The national Surveillance, Epidemiology, and End Results (SEER) database was analyzed for EC reported from 2004 to 2013. Patients were divided into two groups, those under 50-year-old and those 50 years or older, and comparisons were made regarding demographics, histology, stage distribution, treatment, overall survival (OS), and esophageal cancer-specific survival (ECSS). Multivariate Cox proportional hazard regression analyses were also used to identify independent prognostic factors.

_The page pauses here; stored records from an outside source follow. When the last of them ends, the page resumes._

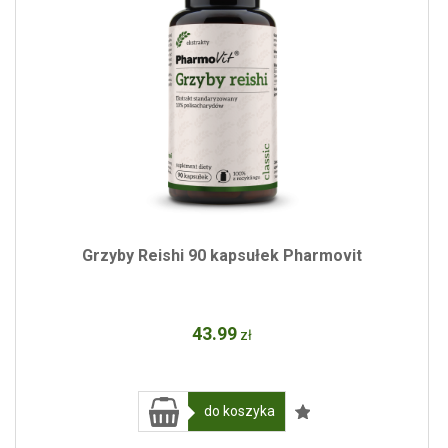
Grzyby Reishi 90 kapsułek Pharmovit
43
.99
zł
do koszyka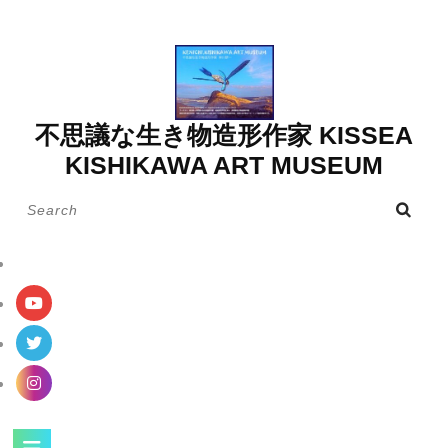
Skip
to
content
不思議な生き物造形作家 KISSEA
KISHIKAWA ART MUSEUM
Search
for:
Open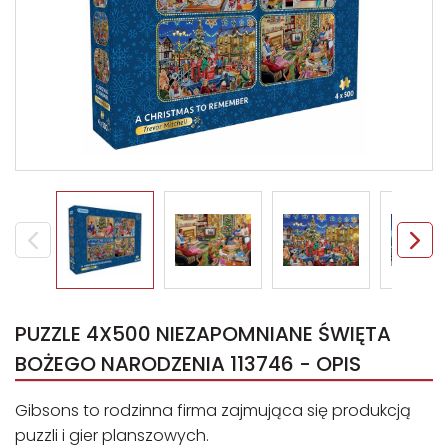
PUZZLE 4X500 NIEZAPOMNIANE ŚWIĘTA
BOŻEGO NARODZENIA 113746 - OPIS
Gibsons to rodzinna firma zajmująca się produkcją
puzzli i gier planszowych.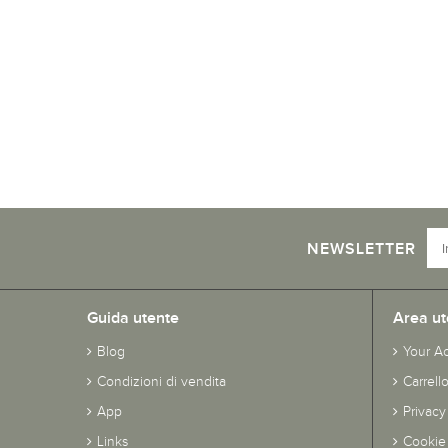
NEWSLETTER
Guida utente
Area ut
Blog
Your A
Condizioni di vendita
Carrell
App
Privacy
Links
Cookie 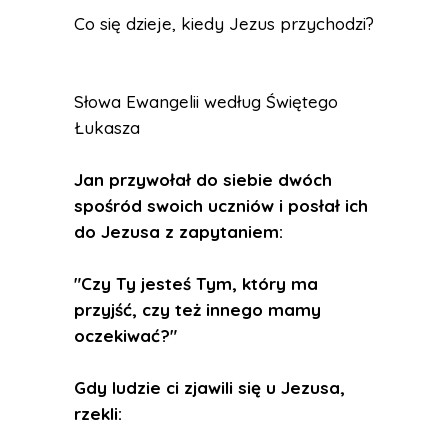
Co się dzieje, kiedy Jezus przychodzi?
Słowa Ewangelii według Świętego
Łukasza
Jan przywołał do siebie dwóch
spośród swoich uczniów i posłał ich
do Jezusa z zapytaniem:
"Czy Ty jesteś Tym, który ma
przyjść, czy też innego mamy
oczekiwać?"
Gdy ludzie ci zjawili się u Jezusa,
rzekli: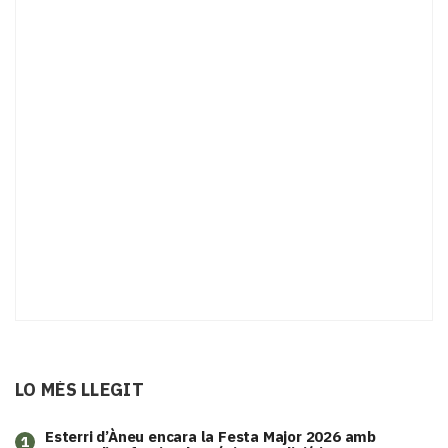
LO MÉS LLEGIT
Esterri d’Àneu encara la Festa Major 2026 amb
1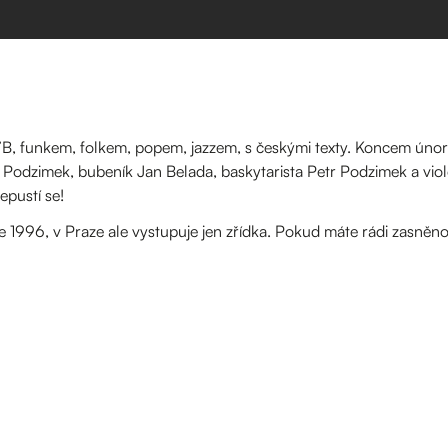
n’B, funkem, folkem, popem, jazzem, s českými texty. Koncem únor
vel Podzimek, bubeník Jan Belada, baskytarista Petr Podzimek a vi
epustí se!
e 1996, v Praze ale vystupuje jen zřídka. Pokud máte rádi zasněn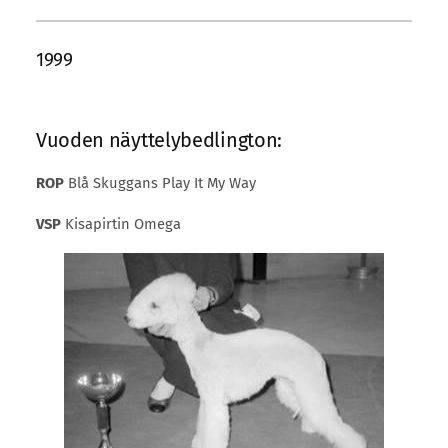
1999
Vuoden näyttelybedlington:
ROP
Blå Skuggans Play It My Way
VSP
Kisapirtin Omega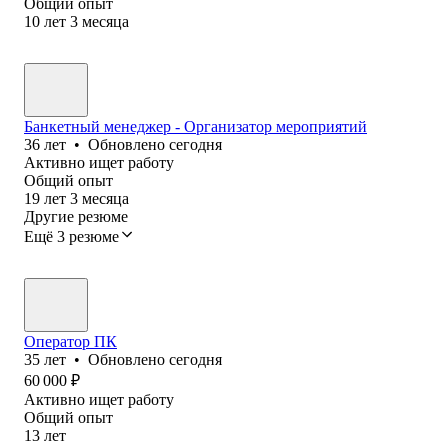
Общий опыт
10
лет
3
месяца
Банкетный менеджер - Организатор мероприятий
36
лет
•
Обновлено
сегодня
Активно ищет работу
Общий опыт
19
лет
3
месяца
Другие резюме
Ещё 3 резюме
Оператор ПК
35
лет
•
Обновлено
сегодня
60 000
₽
Активно ищет работу
Общий опыт
13
лет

Among the 16,544 eligible patients, 1,385 (8.37%) were under 50 and 15,159 (91.63%) were over 50. Compared with the older group, patients under 50 were characterized by a higher frequency of males, lower esophagus involvement, adenocarcinoma histology, stage III/IV disease, and receiving esophagectomy or radiation therapy. The stage-wise OS and ECSS were significantly better in the younger group (P<0.001). The multivariate analysis indicated that African-American heritage, grade III or IV, later stage, and not undergoing surgical or radiation therapy were independent negative prognostic factors of ECSS for patients under 50.
EC patients under 50-year-old had distinctive clinicopathological characteristics compared with patients over 50-year-old. Despite more often presenting with stage III and IV disease, survival rates were better in the younger cohort. Prognostic factors for ECSS in patients under 50 differed from those in all age patients.
随着食管腺癌发病率的上升,相对年轻个体中的诊断病例显著增加。然而,大多数关注年轻患者食管癌(EC)的研究样本量较小,且患者来自单一机构。本研究的目的是使用大型多中心数据集分析50岁以下EC患者的临床特征、预后及独立预后因素。
分析2004年至2013年国家监测、流行病学和最终结果(SEER)数据库中报告的EC病例。患者分为两组,50岁以下组和50岁及以上组,比较两组的人口统计学、组织学、分期分布、治疗、总生存期(OS)和食管癌特异性生存期(ECSS)。还采用多变量Cox比例风险回归分析来确定独立预后因素。
在16544例符合条件的患者中,1385例(8.37%)年龄在50岁以下,15159例(91.63%)年龄在50岁及以上。与老年组相比,50岁以下患者的特点是男性比例较高、食管下段受累较少、腺癌组织学类型、III/IV期疾病以及接受食管切除术或放射治疗。年轻组的各分期OS和ECSS明显更好(P<0.001)。多变量分析表明,非裔美国人血统、III或IV级、晚期以及未接受手术或放射治疗是50岁以下患者ECSS的独立不良预后因素。
与50岁以上患者相比,50岁以下的EC患者具有独特的临床病理特征。尽管50岁以下患者III期和IV期疾病更为常见,但年轻队列的生存率更高。50岁以下患者ECSS的预后因素与所有年龄患者不同。